With more dry and warm weather forecast, Police Scotland have been joined by Scottish Fire and Rescue and Scottish Water to urge anyone who witnesses such incidents to report them to the police immediately.
Fire hydrant vandalism tends to increase during warm, dry weather with the Greater Glasgow area experiencing the most.
Several incidents over the past couple of weeks have caused a loss of water supply to customers, low water pressure and/or discoloured water.
One recent attack happened in Ferguslea Terrace, Torrance and serious consequences could have resulted if there had been a fire as it’s primary purpose was as a connection point to allow access to the water network for the fire brigade.
Vandalism can also cause localised flooding in the streets.
Superintendent Jim Baird, of Police Scotland, said: “Police Scotland’s focus is on protecting the public. Setting off or damaging fire hydrants is dangerous, Not only for those doing it but also for the wider community. It can have potentially tragic consequences and endanger lives and we would ask any member of the public to report such acts of vandalism.
“Our emergency service partners in the Scottish Fire and Rescue Service require immediate access to hydrants to deal with incidents they are called to attend – the potential impact of a damaged hydrant at the scene of a fire introduces a delay in response which could be devastating.
“Damaging a high pressure fire hydrant can lead to injury to passers-by or passing motorists. Anyone found misusing or vandalising them can be assured that police will take the appropriate action.
If you see anything suspicious in an emergency remember always call 999 or for non-urgent enquiries please use 101 and we will respond.”
Scottish Fire and Rescue Service’s Assistant Chief Officer Robert Scott, added, “We know that the majority of our young people are responsible citizens who wouldn’t dream of vandalising public property. Unfortunately, it’s clear that there are still those who feel it necessary to place lives at risk by damaging fire hydrants.
“It is essential that our firefighters have access to all available water sources during times of emergency and having an operational hydrant close-by can help extinguish flames quicker and reduce risk to life and property.”

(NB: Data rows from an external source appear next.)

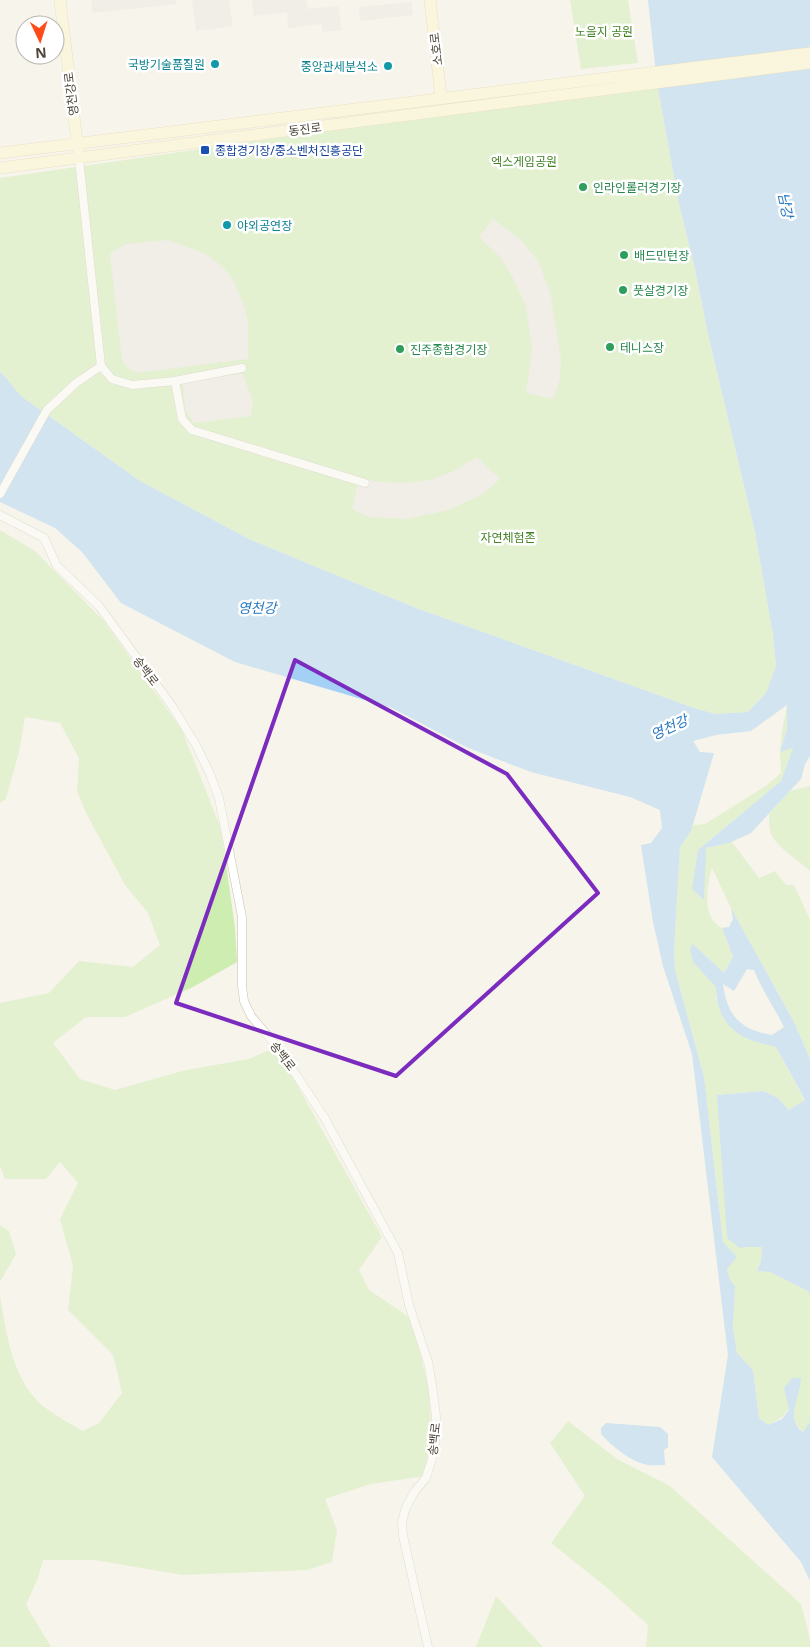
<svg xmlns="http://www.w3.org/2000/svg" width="810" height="1647" viewBox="0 0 810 1647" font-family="'Noto Sans','Noto Sans KR',sans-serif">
<rect width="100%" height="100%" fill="#f6f4eb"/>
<path fill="#ceedb1" d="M570 0H628L638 63 581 69Z
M657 83 679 204 695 269 708 334 755 532 773 635 776 666 766 693 748 712 716 714 697 709 416 608 251 540 140 481 21 396 0 371V178Z
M0 530 35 551 103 620 182 730 221 829 235 928 237 962 193 987 125 1017H86L53 1043 80 1079 115 1090 186 1070 249 1059 272 1049 296 1083 382 1237 359 1270 369 1290 412 1319 429 1390 432 1454 425 1476 371 1484 325 1499 337 1530 332 1562 307 1570 183 1575 94 1560H43L38 1578 26 1605 51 1647H0V1295C6 1333 13 1385 47 1409 58 1417 71 1424 83 1431L99 1423 122 1393 113 1355 68 1310 73 1266 60 1219 78 1183 60 1162 46 1179H5L0 1166V1003L49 993 79 961 133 967 160 945 148 913 125 885 86 813 77 791 79 758 60 723 25 717 19 752 6 799 0 803Z
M787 705V729L780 752 793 748 781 781 698 850 732 842 759 878 775 871 786 885H794L810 920V1059L794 1022 731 908 712 868C707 887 701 917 722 928L733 957 724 973 693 944 706 975 716 987V999L747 1039 776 1047 805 1101 789 1110 778 1098 763 1091 717 1095 744 1247H762L761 1261 757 1271 770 1272 808 1291 810 1297V1422L804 1432C787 1419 795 1403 801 1387 791 1407 789 1415 768 1425L759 1418 753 1370 737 1353 733 1328 735 1286 730 1280 727 1269 736 1257 723 1242 704 1077 675 970 674 950 680 847 691 831 693 825 705 824 767 785 781 773 780 752 782 731Z
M810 786V871C799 860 772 845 770 830 769 825 769 819 769 814L790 791Z
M0 1225 9 1231 16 1254 0 1282Z
M568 1421 617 1459 670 1486 801 1604 810 1639V1647H646L648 1625 606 1587 551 1543 585 1496 550 1443Z
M496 1596 543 1647H476Z"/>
<path fill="#e8e6e2" d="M91 0H176V4L93 13Z
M192 0H229L233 26 196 31Z
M252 0H306L308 9 338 6 342 30 323 32 321 24 288 28 287 12 254 16Z
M411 2 413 15 360 21 359 7Z
M493 219 520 239 538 261 550 292 561 359 560 379 553 399 526 393 532 350 526 307 513 278 500 257 479 237Z
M168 240 206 254 224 268 233 280 243 303 248 321V359L136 373 128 368 122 360 110 254 126 244Z
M243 374 253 403 251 416 194 423 185 410 183 380Z
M477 457 500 479 483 494 449 510 406 519 369 517 352 509 359 478 380 482 406 483 430 480 454 471Z"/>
<path fill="#a4d0f6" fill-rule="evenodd" d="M648 0H810V756L805 764 801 779 751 833 729 843 706 848 704 900 692 889 698 850 781 781 793 748 780 752 787 729V705L751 731 716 735 693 741 700 752 714 753 691 831 680 847 674 950 675 970 704 1077 723 1242 737 1257 727 1269 730 1280 735 1286 733 1328 737 1353 753 1370 759 1418 768 1425 782 1419 789 1410 784 1388 792 1378H801C801 1397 784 1417 803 1432L810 1422V1581L801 1562 712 1457 728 1355 692 1054 663 966 653 922 641 845 651 843 662 828 660 810 630 797 531 772 466 747 392 708 235 662 121 603 82 552 55 528 0 502V371L21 396 140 481 251 540 416 608 697 709 716 714 748 712 766 693 776 666 773 635 755 532 708 334 695 269 679 204 657 83Z
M731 908 794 1022 810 1059V1297L808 1291 770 1272 757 1271 761 1261 762 1247H744L741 1249 727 1238 717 1095 763 1091 778 1098 789 1110 805 1100 776 1047C767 1044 757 1043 748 1039 726 1029 716 1011 716 987L693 962 690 949 693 944 724 973 733 957 722 928 729 927 733 919ZM747 969 754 970C762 990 774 1007 784 1027L772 1035C740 1030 727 1015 723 984L734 991Z
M606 1423 660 1427 668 1434V1447L664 1450 665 1465C660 1465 653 1466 648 1465 631 1462 613 1447 601 1434V1428Z"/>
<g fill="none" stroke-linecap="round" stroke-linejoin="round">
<g stroke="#c6bfaf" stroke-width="9">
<path id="street" d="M79 159 101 366 112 379 132 385 175 381 242 368
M175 381 182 419 192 430 365 483
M0 494 47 410 76 383 101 366
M0 515 44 538 57 566 99 606 172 706 196 745 210 774 219 798 242 917V986L244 1001 251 1016 279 1049 324 1117 398 1253 409 1305 428 1362 432 1385 436 1416 435 1449 426 1478 415 1491 406 1507 402 1522 403 1536 428 1647"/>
</g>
<g stroke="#d9cc98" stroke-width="12">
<path id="secondary" d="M60 0 78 150
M430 0 441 97
M0 153 810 53
M0 168 810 63"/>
</g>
<use href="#street" stroke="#fff" stroke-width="8"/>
<use href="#secondary" stroke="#fff6cc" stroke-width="11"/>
</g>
<path d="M0 0H810V1647H0ZM295 660 507 774 598 893 396 1076 176 1003Z" fill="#f6f4eb" fill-opacity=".55" fill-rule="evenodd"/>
<path fill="none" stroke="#7b2cbf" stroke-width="4" stroke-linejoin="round" d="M295 660 507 774 598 893 396 1076 176 1003Z"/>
<g fill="#0f9aa8" stroke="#fff" stroke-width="2">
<circle cx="215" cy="64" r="5"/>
<circle cx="388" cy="66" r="5"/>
<circle cx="227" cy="225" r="5"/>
</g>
<rect fill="#1a4fb4" stroke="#fff" stroke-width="2" x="200" y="145" width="10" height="10" rx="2.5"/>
<g fill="#2e9e5b" stroke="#fff" stroke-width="2">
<circle cx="583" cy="187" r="5"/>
<circle cx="624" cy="255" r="5"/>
<circle cx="623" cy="290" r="5"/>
<circle cx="610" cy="347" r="5"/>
<circle cx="400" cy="349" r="5"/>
</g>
<g text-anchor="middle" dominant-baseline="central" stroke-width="5" stroke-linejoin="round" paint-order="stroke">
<g font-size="12" fill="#438325" stroke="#fff">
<text x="604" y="31">노을지 공원</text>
<text x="524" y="161">엑스게임공원</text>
<text x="508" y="537">자연체험존</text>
</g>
<g font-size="12" fill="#4c4538" stroke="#fff">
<text transform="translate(436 49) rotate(-97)">소호로</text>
<text transform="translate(71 94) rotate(-97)">영천강로</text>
<text transform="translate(305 129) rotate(-7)">동진로</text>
<text transform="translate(146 671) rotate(53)">송백로</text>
<text transform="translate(283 1056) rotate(53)">송백로</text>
<text transform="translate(434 1439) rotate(-84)">송백로</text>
</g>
<g font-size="12" fill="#0d838f" stroke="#fff" text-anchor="end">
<text x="205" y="64">국방기술품질원</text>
<text x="378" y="66">중앙관세분석소</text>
<text x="237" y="225" text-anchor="start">야외공연장</text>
</g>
<g font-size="12" fill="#164399" stroke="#fff" text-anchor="start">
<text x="215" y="150">종합경기장/중소벤처진흥공단</text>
</g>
<g font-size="12" fill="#27864d" stroke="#fff" text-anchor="start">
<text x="593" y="187">인라인롤러경기장</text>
<text x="634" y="255">배드민턴장</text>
<text x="633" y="290">풋살경기장</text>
<text x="620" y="347">테니스장</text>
<text x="410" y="349">진주종합경기장</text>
</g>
<g font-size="14" font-style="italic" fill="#2777c1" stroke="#fff">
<text transform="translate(786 205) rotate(79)">남강</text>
<text x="257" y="607">영천강</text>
<text transform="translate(669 727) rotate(-25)">영천강</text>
</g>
</g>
<g transform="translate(40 40) rotate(176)"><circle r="24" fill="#ffffff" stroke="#b7b5af"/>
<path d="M0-4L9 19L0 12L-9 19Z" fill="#ff4a19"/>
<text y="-8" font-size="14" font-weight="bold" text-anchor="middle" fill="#4c4538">N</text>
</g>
</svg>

And Jim Hassan, Glasgow operations manager for Scottish Water, said: “Some children and teenagers, and even some adults, think setting off a fire hydrant is fun and just a prank. But they’re wrong. Fire hydrant vandalism is very serious and can have potentially fatal consequences.
“Fire hydrants are essential for firefighting and an inadequate water supply can hamper the work of firefighters and so endanger lives and property.
“Fire hydrant vandalism can reduce vital water supplies to thousands of homes and affect whole communities, including care homes, medical centres, hospitals, schools and businesses.”
If you see anyone responsible for fire hydrant vandalism call charity Crimestoppers anonymously on 0800 555 111 or on www.fearless.org.